Prompted by the reset in thinking brought about by the euro crisis,
there has been a flurry of publications dealing with a possible
future of Europe recently. To begin with Daniel Cohn-Bendit and Guy
Verhofstadt – both of the rarest of species: Well known Members of
the European Parliament (EP) – published their federalist manifesto
Debout l'Europe! Martin
Schulz, President of the EP weighed in with his entry
tellingly entitled The Tied Up Giant – Europe's Last Chance.
Jürgen Habermas has also made his voice heard with an essay Zur
Verfassung Europas. Even that
weathercock of the subject du jour,
Bernard-Henri Levy, has co-signed a manifesto on Europe ou
le chaos? together with a number
of other European writers.
Ulrich Beck with his short essay on
The German Europe fits
right into this – important – fad. In his book, he provides a
criticism of the current state of Europe, while at the same time
putting forward a new Rousseauian social contract for a better future
Europe. His is an integrationist vision that he proclaims a necessity
for Europe if it is to be “capable of finding answers for [today's]
fundamental transformation and great challenges without falling into
the trap of xenophobia and violence.”
For Beck, Europe has become German
in a process that is determined by economic might on the one hand and
“Merkiavelli's”
(in)action on the other hand. Said inaction is what in particular
reinforces German power. It is not the fear to be dominated by German
money – or tanks – that prompts the submission to German policy
preferences, it is the all-dominating fear – inherently part of
modernity's risk
society
– of a forced exit from the Euro prompted by the absence
of German money that results in the political might of the country.
This German inaction has been
described and criticized (Beck: “Germany has become too
powerful to allow itself not to take a decision”)
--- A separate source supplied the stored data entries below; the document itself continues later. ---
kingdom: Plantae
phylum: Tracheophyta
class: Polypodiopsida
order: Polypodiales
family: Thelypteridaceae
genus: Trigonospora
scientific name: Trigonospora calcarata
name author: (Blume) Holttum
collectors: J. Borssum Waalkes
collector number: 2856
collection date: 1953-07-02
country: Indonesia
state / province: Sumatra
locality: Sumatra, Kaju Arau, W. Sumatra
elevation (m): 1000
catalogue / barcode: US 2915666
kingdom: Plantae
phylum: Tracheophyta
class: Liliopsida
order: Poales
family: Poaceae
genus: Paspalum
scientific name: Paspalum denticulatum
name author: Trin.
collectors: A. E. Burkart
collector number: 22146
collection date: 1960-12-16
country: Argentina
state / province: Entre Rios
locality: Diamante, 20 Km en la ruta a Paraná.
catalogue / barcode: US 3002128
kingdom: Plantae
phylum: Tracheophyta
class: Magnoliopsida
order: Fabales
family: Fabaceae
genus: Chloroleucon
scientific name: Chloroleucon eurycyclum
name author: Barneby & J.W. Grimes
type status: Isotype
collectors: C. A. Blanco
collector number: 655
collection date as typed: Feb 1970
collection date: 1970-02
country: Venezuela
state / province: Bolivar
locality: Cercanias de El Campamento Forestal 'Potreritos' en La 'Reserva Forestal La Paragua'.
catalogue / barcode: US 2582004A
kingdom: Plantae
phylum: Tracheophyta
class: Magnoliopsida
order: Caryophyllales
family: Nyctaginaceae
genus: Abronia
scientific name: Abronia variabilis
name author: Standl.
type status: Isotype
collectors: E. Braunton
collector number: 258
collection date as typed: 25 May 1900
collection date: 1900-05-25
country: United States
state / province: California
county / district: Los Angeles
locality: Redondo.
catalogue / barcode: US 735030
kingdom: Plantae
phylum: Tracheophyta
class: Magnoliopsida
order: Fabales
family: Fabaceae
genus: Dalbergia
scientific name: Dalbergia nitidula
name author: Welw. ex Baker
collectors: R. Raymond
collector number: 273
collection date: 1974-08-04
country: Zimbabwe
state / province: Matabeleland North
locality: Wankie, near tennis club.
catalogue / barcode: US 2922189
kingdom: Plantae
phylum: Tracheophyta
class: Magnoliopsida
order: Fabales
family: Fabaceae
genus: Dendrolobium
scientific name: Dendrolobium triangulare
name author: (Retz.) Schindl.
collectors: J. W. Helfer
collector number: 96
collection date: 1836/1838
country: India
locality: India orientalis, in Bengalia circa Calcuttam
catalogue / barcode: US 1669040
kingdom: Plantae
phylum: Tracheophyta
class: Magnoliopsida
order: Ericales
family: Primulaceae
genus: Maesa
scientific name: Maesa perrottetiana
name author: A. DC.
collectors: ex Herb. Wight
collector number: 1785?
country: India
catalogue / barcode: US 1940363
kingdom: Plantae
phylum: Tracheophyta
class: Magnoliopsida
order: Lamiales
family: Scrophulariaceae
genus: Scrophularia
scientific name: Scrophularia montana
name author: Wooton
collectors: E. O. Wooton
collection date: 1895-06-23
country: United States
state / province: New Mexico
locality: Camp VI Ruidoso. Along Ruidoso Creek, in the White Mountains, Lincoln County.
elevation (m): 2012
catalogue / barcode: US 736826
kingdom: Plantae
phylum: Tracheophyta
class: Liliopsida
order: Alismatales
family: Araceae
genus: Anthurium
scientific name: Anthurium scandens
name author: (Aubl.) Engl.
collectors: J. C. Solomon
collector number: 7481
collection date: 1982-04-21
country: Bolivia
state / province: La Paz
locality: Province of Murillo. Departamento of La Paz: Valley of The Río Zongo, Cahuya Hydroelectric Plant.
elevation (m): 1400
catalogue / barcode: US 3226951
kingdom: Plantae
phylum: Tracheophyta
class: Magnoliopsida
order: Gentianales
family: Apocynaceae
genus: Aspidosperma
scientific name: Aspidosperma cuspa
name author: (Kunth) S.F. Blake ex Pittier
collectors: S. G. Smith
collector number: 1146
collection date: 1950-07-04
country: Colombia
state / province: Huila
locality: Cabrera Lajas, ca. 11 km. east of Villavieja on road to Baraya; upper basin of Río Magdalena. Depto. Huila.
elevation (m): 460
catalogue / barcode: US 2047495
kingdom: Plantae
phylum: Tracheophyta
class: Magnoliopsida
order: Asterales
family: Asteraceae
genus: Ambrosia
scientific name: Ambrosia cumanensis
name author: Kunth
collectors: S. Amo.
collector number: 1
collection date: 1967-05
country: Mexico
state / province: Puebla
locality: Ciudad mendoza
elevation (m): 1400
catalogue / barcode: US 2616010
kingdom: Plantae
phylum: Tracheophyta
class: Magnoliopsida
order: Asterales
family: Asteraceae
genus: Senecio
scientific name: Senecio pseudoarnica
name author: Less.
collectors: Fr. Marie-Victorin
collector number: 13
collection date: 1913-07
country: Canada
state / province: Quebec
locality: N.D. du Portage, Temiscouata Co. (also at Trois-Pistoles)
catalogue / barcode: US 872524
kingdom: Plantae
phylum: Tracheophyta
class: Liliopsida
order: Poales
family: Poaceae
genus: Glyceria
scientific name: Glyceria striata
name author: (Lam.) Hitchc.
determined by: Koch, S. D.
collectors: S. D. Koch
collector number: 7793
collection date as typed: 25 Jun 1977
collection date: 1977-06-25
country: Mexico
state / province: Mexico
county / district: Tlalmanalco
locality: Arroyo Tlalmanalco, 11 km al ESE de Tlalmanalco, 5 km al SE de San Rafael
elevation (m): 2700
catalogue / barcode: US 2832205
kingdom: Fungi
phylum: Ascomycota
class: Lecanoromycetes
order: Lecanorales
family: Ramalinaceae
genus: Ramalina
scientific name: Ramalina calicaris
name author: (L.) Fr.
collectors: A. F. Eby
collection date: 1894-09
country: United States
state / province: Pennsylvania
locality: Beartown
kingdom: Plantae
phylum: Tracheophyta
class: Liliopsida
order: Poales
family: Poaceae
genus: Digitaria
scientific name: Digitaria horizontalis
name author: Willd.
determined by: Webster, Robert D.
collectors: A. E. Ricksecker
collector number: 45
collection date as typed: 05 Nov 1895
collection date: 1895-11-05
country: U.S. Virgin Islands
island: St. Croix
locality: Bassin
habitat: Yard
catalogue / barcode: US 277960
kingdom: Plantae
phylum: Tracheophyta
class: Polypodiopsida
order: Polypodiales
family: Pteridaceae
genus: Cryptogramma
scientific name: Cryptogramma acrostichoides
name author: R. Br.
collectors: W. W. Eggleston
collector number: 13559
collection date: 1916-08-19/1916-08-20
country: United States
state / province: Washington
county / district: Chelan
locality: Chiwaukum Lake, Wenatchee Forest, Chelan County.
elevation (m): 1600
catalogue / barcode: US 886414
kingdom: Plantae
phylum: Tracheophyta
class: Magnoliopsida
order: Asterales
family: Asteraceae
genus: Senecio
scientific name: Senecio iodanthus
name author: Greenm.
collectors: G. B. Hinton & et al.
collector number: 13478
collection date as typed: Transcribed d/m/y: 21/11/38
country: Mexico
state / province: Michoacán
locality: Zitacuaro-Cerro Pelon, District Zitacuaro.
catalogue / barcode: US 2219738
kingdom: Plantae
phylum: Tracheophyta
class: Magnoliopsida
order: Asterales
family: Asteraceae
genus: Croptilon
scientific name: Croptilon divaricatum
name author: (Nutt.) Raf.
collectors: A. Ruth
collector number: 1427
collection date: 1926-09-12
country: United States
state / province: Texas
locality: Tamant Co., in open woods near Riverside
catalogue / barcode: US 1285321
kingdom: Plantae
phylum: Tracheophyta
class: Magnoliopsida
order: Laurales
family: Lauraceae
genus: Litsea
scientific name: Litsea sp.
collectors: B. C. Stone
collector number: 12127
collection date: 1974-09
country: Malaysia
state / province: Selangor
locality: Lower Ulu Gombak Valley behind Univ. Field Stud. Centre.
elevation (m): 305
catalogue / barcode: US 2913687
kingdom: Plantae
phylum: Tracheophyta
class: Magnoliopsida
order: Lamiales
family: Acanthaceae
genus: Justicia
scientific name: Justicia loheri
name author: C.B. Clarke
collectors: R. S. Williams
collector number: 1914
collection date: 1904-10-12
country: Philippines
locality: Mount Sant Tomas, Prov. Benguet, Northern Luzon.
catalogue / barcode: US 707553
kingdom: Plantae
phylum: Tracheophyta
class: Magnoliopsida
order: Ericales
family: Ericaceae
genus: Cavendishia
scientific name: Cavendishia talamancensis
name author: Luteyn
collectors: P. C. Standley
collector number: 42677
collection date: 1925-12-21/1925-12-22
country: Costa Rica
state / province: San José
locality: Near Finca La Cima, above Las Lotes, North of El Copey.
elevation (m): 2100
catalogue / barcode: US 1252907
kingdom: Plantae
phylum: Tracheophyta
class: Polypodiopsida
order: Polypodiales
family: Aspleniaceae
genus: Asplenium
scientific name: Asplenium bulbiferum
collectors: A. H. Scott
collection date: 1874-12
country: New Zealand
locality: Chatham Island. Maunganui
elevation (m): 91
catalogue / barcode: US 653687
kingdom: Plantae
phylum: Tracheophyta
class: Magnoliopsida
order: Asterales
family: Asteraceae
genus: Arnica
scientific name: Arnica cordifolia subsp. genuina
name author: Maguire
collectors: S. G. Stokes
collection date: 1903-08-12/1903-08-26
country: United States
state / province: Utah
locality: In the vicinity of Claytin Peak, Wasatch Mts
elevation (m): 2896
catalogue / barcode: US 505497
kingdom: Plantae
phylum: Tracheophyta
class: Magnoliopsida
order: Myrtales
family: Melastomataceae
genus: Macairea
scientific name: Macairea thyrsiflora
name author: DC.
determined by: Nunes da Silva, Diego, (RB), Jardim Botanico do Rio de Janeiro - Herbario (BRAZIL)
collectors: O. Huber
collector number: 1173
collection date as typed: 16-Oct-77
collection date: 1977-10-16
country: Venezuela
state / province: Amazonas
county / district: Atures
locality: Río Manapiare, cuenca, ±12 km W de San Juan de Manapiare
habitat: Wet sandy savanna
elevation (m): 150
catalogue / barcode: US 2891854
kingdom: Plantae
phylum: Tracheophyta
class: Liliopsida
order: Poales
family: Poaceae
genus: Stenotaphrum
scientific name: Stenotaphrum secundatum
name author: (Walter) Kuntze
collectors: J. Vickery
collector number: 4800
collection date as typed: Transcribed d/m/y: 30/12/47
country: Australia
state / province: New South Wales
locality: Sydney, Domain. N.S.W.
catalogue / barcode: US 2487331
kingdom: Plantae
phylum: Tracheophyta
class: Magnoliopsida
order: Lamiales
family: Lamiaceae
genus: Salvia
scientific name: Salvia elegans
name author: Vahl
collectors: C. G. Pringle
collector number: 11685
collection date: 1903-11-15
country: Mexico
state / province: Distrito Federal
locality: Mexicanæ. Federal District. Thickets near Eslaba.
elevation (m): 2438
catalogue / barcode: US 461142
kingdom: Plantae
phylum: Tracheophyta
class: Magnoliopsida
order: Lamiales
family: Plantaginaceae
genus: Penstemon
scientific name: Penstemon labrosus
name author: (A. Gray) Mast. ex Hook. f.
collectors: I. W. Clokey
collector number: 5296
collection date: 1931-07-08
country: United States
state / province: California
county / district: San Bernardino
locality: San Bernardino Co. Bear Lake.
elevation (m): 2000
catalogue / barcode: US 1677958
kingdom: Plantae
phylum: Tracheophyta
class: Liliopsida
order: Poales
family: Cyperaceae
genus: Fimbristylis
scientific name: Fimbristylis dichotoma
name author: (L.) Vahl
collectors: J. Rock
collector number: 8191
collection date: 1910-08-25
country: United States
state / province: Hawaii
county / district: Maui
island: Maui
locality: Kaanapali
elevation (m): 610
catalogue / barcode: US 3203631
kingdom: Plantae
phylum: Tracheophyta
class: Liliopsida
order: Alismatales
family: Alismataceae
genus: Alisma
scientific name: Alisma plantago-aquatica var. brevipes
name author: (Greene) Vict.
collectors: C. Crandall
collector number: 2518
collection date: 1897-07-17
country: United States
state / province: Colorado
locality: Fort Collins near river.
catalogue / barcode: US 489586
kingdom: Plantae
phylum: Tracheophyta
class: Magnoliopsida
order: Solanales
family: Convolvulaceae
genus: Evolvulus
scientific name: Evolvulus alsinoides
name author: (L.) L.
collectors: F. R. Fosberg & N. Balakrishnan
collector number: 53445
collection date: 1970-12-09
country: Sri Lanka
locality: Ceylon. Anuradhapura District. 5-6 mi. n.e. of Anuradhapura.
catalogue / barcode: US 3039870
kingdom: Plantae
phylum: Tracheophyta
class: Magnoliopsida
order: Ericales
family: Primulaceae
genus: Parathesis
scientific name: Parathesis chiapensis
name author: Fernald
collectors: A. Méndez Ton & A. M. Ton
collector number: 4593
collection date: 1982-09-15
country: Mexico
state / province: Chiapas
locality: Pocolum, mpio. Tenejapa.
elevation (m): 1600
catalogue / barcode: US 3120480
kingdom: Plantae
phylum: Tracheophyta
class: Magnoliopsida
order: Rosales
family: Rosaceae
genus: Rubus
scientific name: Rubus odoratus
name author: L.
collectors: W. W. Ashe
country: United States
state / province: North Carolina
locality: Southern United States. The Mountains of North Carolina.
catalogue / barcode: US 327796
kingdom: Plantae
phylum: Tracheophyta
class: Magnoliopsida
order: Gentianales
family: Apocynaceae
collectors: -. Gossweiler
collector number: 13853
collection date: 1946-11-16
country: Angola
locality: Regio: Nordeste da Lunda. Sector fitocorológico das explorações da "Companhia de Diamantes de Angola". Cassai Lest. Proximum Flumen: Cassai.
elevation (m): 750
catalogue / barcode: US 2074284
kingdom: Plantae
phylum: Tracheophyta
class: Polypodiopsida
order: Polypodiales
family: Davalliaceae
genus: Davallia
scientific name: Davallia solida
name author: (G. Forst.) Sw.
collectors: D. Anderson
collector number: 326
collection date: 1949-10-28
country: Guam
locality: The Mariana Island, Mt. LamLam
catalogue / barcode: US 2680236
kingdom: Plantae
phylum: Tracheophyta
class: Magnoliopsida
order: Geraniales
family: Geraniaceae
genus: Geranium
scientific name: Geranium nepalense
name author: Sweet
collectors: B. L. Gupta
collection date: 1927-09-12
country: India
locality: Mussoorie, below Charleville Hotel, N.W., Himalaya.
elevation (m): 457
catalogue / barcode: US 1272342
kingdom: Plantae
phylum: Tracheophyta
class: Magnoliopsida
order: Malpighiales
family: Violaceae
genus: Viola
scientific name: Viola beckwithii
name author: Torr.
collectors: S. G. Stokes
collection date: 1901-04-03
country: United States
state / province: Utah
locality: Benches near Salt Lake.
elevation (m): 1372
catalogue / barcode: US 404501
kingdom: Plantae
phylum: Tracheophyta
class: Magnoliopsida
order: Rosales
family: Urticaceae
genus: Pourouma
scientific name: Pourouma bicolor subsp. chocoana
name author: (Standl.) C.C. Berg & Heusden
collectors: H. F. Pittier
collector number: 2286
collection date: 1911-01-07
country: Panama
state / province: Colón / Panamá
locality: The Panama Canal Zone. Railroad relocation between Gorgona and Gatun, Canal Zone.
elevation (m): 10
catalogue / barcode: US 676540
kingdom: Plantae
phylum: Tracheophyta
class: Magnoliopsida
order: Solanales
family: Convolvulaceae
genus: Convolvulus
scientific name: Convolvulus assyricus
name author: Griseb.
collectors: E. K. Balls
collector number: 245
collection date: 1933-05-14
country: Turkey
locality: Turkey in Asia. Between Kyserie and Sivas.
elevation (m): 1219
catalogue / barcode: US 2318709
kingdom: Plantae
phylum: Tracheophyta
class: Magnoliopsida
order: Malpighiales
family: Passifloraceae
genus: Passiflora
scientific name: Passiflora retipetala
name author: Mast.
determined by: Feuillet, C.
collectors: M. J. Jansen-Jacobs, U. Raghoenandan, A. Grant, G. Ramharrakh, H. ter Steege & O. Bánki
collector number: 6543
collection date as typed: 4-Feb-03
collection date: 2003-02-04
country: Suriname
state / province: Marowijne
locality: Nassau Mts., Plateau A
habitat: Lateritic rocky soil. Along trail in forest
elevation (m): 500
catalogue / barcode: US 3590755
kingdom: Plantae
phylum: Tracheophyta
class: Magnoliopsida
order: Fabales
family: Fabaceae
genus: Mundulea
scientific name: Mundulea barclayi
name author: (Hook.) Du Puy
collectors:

elsewhere of course, Beck's analysis is nothing new in this regard
then. It also comes up surprisingly short when he claims that Merkel
had seized her chance and changed the balance of power in Europe.
Even while admits himself, that the current situation is untenable
with the crisis still very much – and once again – raging.
Germany's hesitant action at every
recurring point of deep crisis might be sufficient to contain the
problem of the day; an end to the crisis per se
cannot come without deep structural and institutional solutions.
Current German might in that regard is merely a temporary phenomenon
based on a specific politico-economic problem-set that allows the
country to position itself as a normative model whose policy
solutions others are expected to apply.
This temporary and sectoral – because economic – hegemony might
of course be translated into a more enduring institutional and
structural format once a sort of new European Union (2.0) has
emerged. Yet, Germany has so far produced little but a cacophony of
voices advocating changes with little tangible proposals emanating
from the supposed leader of the pack. It is is difficult to argue
then that Merkel has – at least so far – managed to implement a
lasting shift of powers within the EU's complex governance system.
Beck finally lays out his vision for
a social contract for Europe. He regards this kind of contract as the
overcoming of an out-dated national state of existence –
Nationalzustand.
Europe of course is not a society though, which means that a
“post-national society of national societies” has to be
constructed instead. The fact that there is no European people hardly
matters in this regard since our societies are increasingly
individualized in the first place.
The Erasmus generation were to live
this kind of individualized European life horizontally
already, even while the vertical,
institution-oriented process of integration, prompts their criticism
of Brussels. For Beck, this new social contract needs to be
accompanied by more social security at the European level especially
to address youth unemployment in Southern Europe. Increased
integration furthermore were to go along with an increased bottom-up
democratization process, leading to aforementioned individuals
emerging as the sovereign of European democracy.
The German sociologist lays out an interesting vision of a German
Europe, dominated by Merkiavelli's government. Yet, his analysis is a
disappointingly temporal nature, not taking into account demographic,
economic, nor even institutional changes, that will seriously impact
the intra-EU balance of power as he presents it. His proposed social
contract, finally, is an interesting idea that Beck seems to have no
idea how it could be implemented though.